Fiddler: CPU-GPU Orchestration for Fast Inference of Mixture-of-Experts Models

Authors: Keisuke Kamahori, Tian Tang, Yile Gu, Kan Zhu, Baris Kasikci

ICLR 2025 | Venue PDF | Archive PDF | Plain Text | LLM Run Details

Reproducibility Variable Result LLM Response
Research Type Experimental Our evaluation shows that, unlike state-of-the-art systems that optimize for specific scenarios such as single batch inference or long prefill, Fiddler performs better in all scenarios. Compared against different baselines, Fiddler achieves 1.26 times speed up in single batch inference, 1.30 times in long prefill processing, and 11.57 times in beam search inference.
Researcher Affiliation Academia 1University of Washington 2Tsinghua University EMAIL
Pseudocode Yes Algorithm 1 Expert Execution Strategy
Open Source Code Yes The code of Fiddler is publicly available at https://github.com/efeslab/fiddler.

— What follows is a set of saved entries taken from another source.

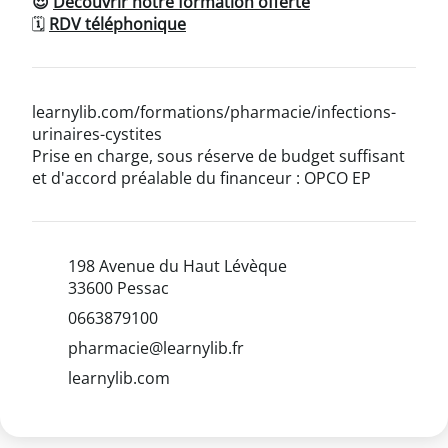
😍
Découvrir notre formation offerte
🗓
RDV téléphonique
learnylib.com/formations/pharmacie/infections-
urinaires-cystites
Prise en charge, sous réserve de budget suffisant
et d'accord préalable du financeur : OPCO EP
198 Avenue du Haut Lévèque
33600 Pessac
0663879100
pharmacie@learnylib.fr
learnylib.com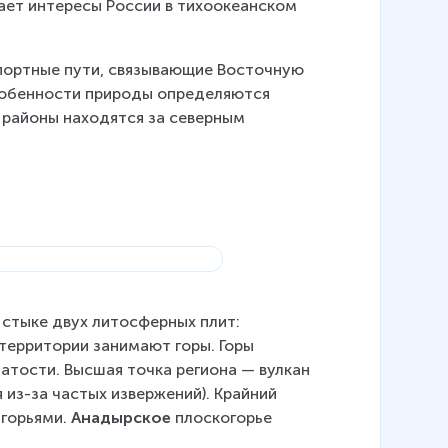
ает интересы России в тихоокеанском 
портные пути, связывающие Восточную 
собенности природы определяются 
 районы находятся за северным 
стыке двух литосферных плит: 
 территории занимают горы. Горы 
тости. Высшая точка региона — вулкан 
из-за частых извержений). Крайний 
агорьями. 
Анадырское
 плоскогорье 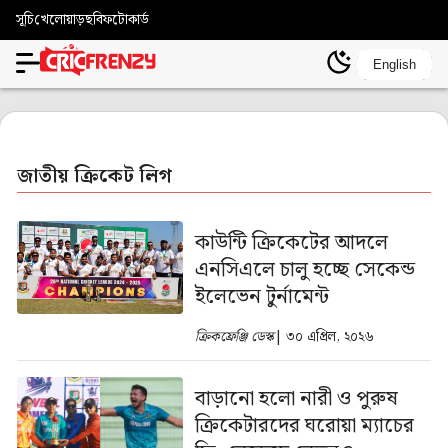
সূচি
খেলোয়াড়
ছবি
ফটোকার্ড
English
জাতীয় ক্রিকেট লিগ
কাউন্টি ক্রিকেটের আদলে
এনসিএলে চালু হচ্ছে সেকেন্ড
ইলেভেন টুর্নামেন্ট
ক্রিকফ্রেঞ্জি ডেস্ক
| ৩০ এপ্রিল, ২০২৬
বাড়ানো হলো নারী ও পুরুষ
ক্রিকেটারদের ঘরোয়া ম্যাচের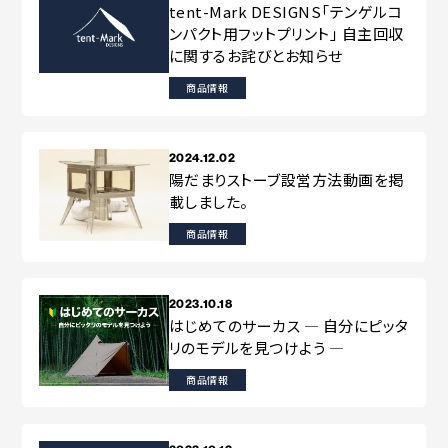
コラボレーション
粋
tent-Mark DESIGNS「テンゲルコ
# COLLABORATION
# IKI
ンパクト用フットプリント」 自主回収
に関するお詫びとお知らせ
革道
商品情報
# LEATHER
2024.12.02
陽だまりストーブ設営方法動画を掲
ABOUT US
COLLABORATOR
載しました。
SHOP LIST
修理サービス
商品情報
INFORMATION
CONTACT
2023.10.18
はじめてのサーカス ― 自分にピッタ
リのモデルを見つけよう ―
ONLINE STORE
商品情報
MOUNTAIN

Open Datasets Yes We use Share GPT (Share GPT), a dataset of conversations between humans and chatbots, to model the realistic behavior of expert selection. We pick the subset of conversations randomly. We implement Fiddler on top of Py Torch (Paszke et al., 2019). Additionally, we give a sensitivity study on different datasets in D to show the effectiveness of Fiddler in a wider variety of routing behaviors. ... Share GPT. Sharegpt. https://huggingface.co/datasets/anon8231489123/ Share GPT_Vicuna_unfiltered. ... LMSYS-Chat-1M datasets (Zheng et al., 2024)

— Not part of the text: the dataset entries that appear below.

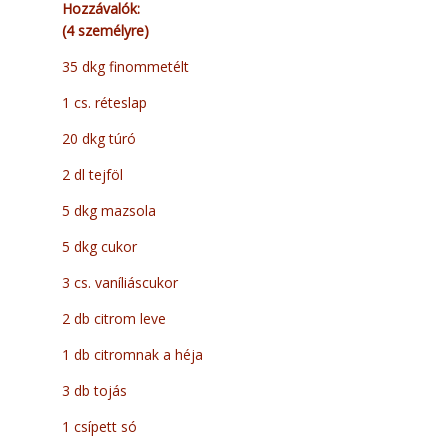
Hozzávalók:
(4 személyre)
35 dkg finommetélt
1 cs. réteslap
20 dkg túró
2 dl tejföl
5 dkg mazsola
5 dkg cukor
3 cs. vaníliáscukor
2 db citrom leve
1 db citromnak a héja
3 db tojás
1 csípett só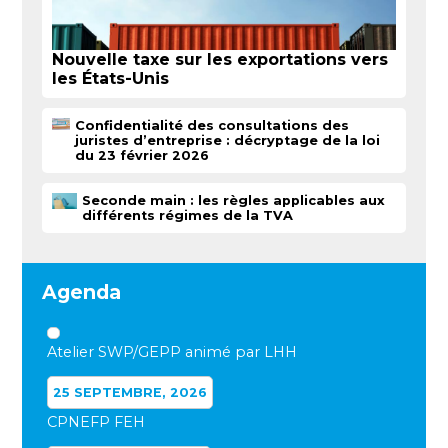
Nouvelle taxe sur les exportations vers
les États-Unis
Confidentialité des consultations des
juristes d’entreprise : décryptage de la loi
du 23 février 2026
Seconde main : les règles applicables aux
différents régimes de la TVA
Agenda
Atelier SWP/GEPP animé par LHH
25 SEPTEMBRE, 2026
CPNEFP FEH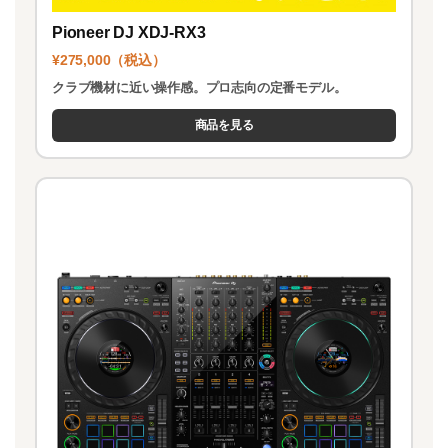
Pioneer DJ XDJ-RX3
¥275,000（税込）
クラブ機材に近い操作感。プロ志向の定番モデル。
商品を見る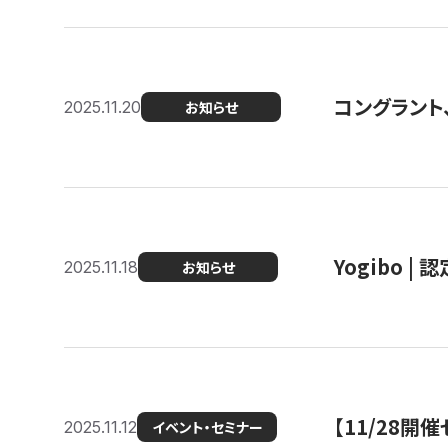
コングラント
2025.11.20
お知らせ
Yogibo |
2025.11.18
お知らせ
【11/28
2025.11.12
イベント・セミナー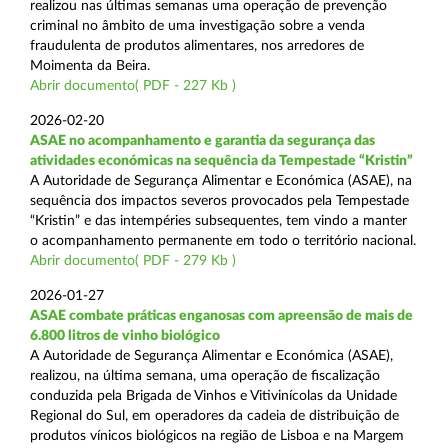
realizou nas últimas semanas uma operação de prevenção
criminal no âmbito de uma investigação sobre a venda
fraudulenta de produtos alimentares, nos arredores de
Moimenta da Beira.
Abrir documento( PDF - 227 Kb )
2026-02-20
ASAE no acompanhamento e garantia da segurança das
atividades económicas na sequência da Tempestade “Kristin”
A Autoridade de Segurança Alimentar e Económica (ASAE), na
sequência dos impactos severos provocados pela Tempestade
“Kristin” e das intempéries subsequentes, tem vindo a manter
o acompanhamento permanente em todo o território nacional.
Abrir documento( PDF - 279 Kb )
2026-01-27
ASAE combate práticas enganosas com apreensão de mais de
6.800 litros de vinho biológico
A Autoridade de Segurança Alimentar e Económica (ASAE),
realizou, na última semana, uma operação de fiscalização
conduzida pela Brigada de Vinhos e Vitivinícolas da Unidade
Regional do Sul, em operadores da cadeia de distribuição de
produtos vínicos biológicos na região de Lisboa e na Margem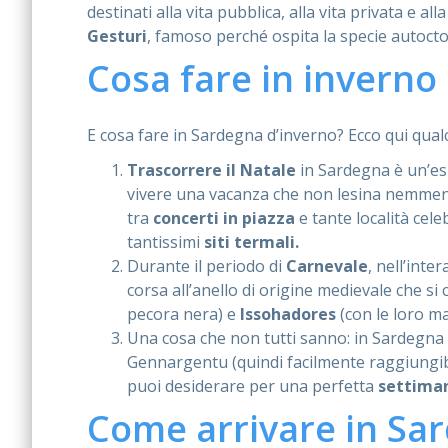
destinati alla vita pubblica, alla vita privata e a
Gesturi
, famoso perché ospita la specie autocton
Cosa fare in inverno
E cosa fare in Sardegna d’inverno? Ecco qui qualc
Trascorrere il Natale
in Sardegna è un’esp
vivere una vacanza che non lesina nemmeno 
tra
concerti in piazza
e tante località cele
tantissimi
siti termali.
Durante il periodo di
Carnevale
, nell’inte
corsa all’anello di origine medievale che si
pecora nera) e
Issohadores
(con le loro m
Una cosa che non tutti sanno: in Sardegna
Gennargentu (quindi facilmente raggiungibi
puoi desiderare per una perfetta
settima
Come arrivare in Sa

Dataset Splits No The paper describes how input tokens are selected for evaluation scenarios (e.g., "For the evaluation with N input tokens, we randomly select samples from Share GPT with N tokens or more of prompt and use the initial N tokens."). It specifies input and output lengths for different inference scenarios (e.g., "the input length is among [32, 64, 128, 256], and the output length is among [64, 128, 256, 512]"), and beam search widths. However, it does not provide details on training/test/validation dataset splits of the underlying Mixtral-8x7B model or any specific splitting methodology in terms of percentages or counts for reproducing data partitioning for model training or evaluation in the traditional sense.
Hardware Specification Yes Table 1: Evaluation setups Environment 1 GPU Quadro RTX 6000 (NVIDIA, b) CPU Intel(R) Xeon(R) Gold 6126 (48 core) Environment 2 GPU RTX 6000 Ada (NVIDIA, a) CPU Intel Xeon Platinum 8480+ (112 core)
Software Dependencies No The paper mentions "We implement Fiddler on top of Py Torch (Paszke et al., 2019)" without a specific version number for PyTorch. It lists version numbers for baselines like "Deep Speed-MII version v0.2.3" and "llama.cpp version b2956", but these are not for Fiddler's own methodology.
Experiment Setup Yes We evaluate Fiddler with the uncompressed (16-bit) Mixtral-8x7B model, which has over 90GB of parameters, on two environments with single GPU each. ... For Mixtral-Offloading, we set the offload_per_layer parameter to 7 for Environment 1 and 5 for Environment 2 as this is the best configuration for the environments we test. For llama.cpp, we set the ngl parameters that control the number of layers being executed in the GPU to be 8 for Environment 1 and 16 for Environment 2. ... For a , the input length is among [32, 64, 128, 256], and the output length is among [64, 128, 256, 512]. The input length for b is among [512, 1024, 2048, 4096]. We set the beam search width for c to be among [4, 8, 12, 16] with an input length of 32 and an output length of 64.